Pollution — our tolerance of it and our willingness to distribute it differentially — is the clearest indication of the kind of society we are: a tyranny, an oligarchy, a despotism, a democracy, or a republic. A republic, in which all wealth is shared, will distribute pollution equally. A democracy will distribute pollution by vote. A despotism will distribute pollution privately. An oligarchy will leave only the few pollution-free. And a tyranny will impose pollution on the weak.

Economists will, in each instance, be equipped to measure the marginal cost and benefit of each distribution of goods; who benefits, who loses. But in no instance will economists be able to say which distribution is preferable. Why? Because economics, by definition, characterizes or models how decisions are, in fact, made; not how they should be made. Which means that a society that rests upon private enterprise, by definition, has no means of telling whether the direction it is moving is good or bad.

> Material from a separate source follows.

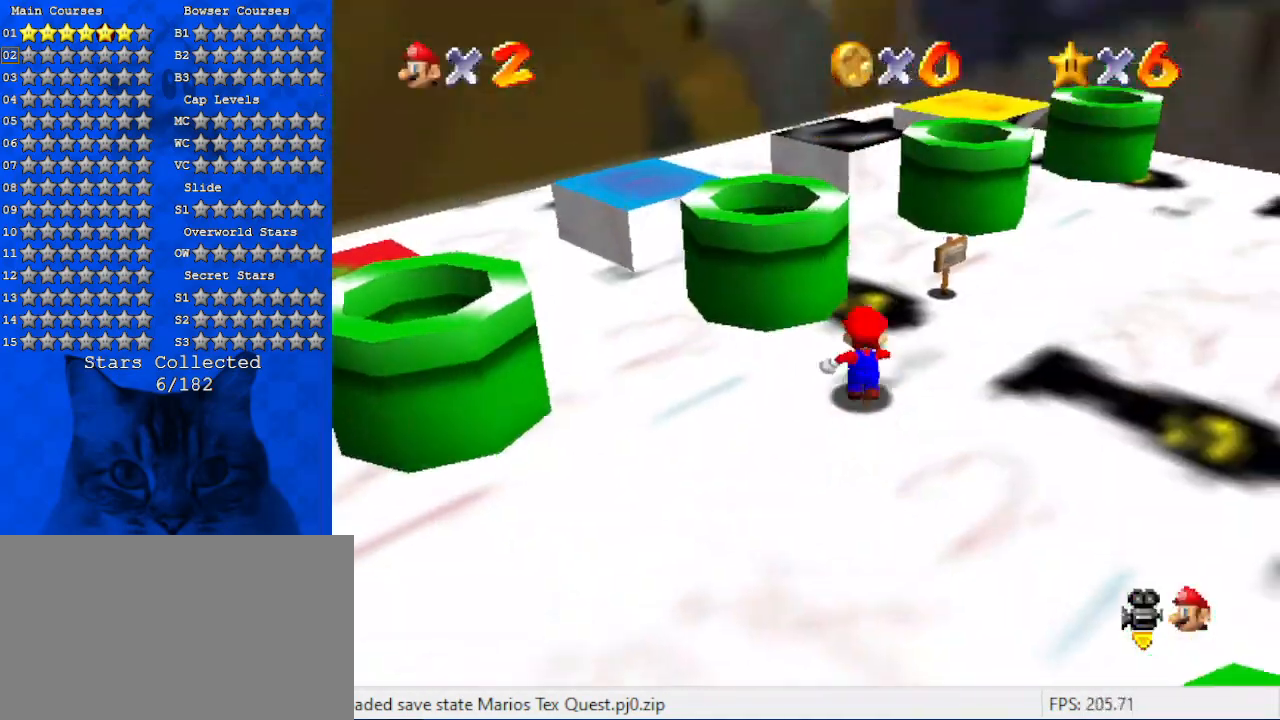
{"keys": ["right", "up"], "events": [[334, "right", "down"]]}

Economists can only tell us whether our policies are likely to lead to the outcomes we desire; but they cannot tell us which outcomes we should desire.

Neoliberal thinkers mistake this absence of guidance for liberty. In fact, it is the opposite of liberty. Liberty are the positive conditions that give rise to responsible action; that make it possible for us to respond knowingly, intelligently, responsibly. For 2.4M years, in all traditions — Jewish, Hindu, Muslim, Christian, Buddhist, Taoist — in all traditions, these conditions have been identical: superior learning, good health, security, and sufficient leisure to make responsible decisions.

The problem, then, that pollution presents to our current communities is that many of our communities have mistaken the absence of constraint for positive liberty. This, however, is a uniquely privateeconomic, understanding of liberty. By definition, it has no rudder, no guidance, no compass. It follows its nose. When we enable publics to govern themselves — when we empower republics — they are better suited than private households to reflect critically on the conditions that give rise to freedom.

We are quickly approaching and may already have passed the point where massive, systemic environmental collapse is inevitable. Should this prove true, it will be because we did not cultivate publics capable of and empowered to preserve republican values and institutions.